> _Work instructions_
Which lines of the entries contain the word "Table"? Please list them.

Supplied data below:

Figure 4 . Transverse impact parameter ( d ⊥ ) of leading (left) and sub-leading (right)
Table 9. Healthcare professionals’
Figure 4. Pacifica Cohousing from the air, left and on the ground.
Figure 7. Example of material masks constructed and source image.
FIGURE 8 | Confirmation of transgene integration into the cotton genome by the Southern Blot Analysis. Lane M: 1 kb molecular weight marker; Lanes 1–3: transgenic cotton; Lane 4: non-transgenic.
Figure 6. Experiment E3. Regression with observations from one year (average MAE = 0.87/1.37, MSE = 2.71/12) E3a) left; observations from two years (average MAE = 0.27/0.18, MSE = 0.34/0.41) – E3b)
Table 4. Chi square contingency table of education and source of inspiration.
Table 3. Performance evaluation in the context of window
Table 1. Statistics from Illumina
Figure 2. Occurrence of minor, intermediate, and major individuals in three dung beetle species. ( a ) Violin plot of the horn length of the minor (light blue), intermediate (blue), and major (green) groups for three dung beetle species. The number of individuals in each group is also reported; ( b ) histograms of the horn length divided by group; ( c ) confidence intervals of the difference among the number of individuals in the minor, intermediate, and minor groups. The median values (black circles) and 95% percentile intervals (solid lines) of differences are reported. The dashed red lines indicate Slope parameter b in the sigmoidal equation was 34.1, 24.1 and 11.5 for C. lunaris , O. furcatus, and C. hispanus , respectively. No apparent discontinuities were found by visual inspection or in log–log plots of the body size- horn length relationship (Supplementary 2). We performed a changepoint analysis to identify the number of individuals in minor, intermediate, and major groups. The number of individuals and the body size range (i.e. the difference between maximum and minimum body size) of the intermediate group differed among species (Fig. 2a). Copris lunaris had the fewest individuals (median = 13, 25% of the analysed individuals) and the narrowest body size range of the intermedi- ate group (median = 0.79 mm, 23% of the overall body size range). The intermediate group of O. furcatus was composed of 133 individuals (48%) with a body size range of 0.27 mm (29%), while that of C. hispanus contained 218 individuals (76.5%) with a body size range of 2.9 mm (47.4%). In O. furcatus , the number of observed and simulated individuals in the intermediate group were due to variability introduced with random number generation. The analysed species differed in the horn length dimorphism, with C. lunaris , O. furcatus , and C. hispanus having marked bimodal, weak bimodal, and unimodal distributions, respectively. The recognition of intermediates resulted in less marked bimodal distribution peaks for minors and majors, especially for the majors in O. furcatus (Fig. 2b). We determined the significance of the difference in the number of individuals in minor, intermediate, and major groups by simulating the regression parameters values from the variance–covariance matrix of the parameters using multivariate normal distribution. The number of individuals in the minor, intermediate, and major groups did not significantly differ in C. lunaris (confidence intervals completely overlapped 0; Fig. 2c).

End of Supplied data.

> _Your response_
Table 9. Healthcare professionals’
Table 4. Chi square contingency table of education and source of inspiration.
Table 3. Performance evaluation in the context of window
Table 1. Statistics from Illumina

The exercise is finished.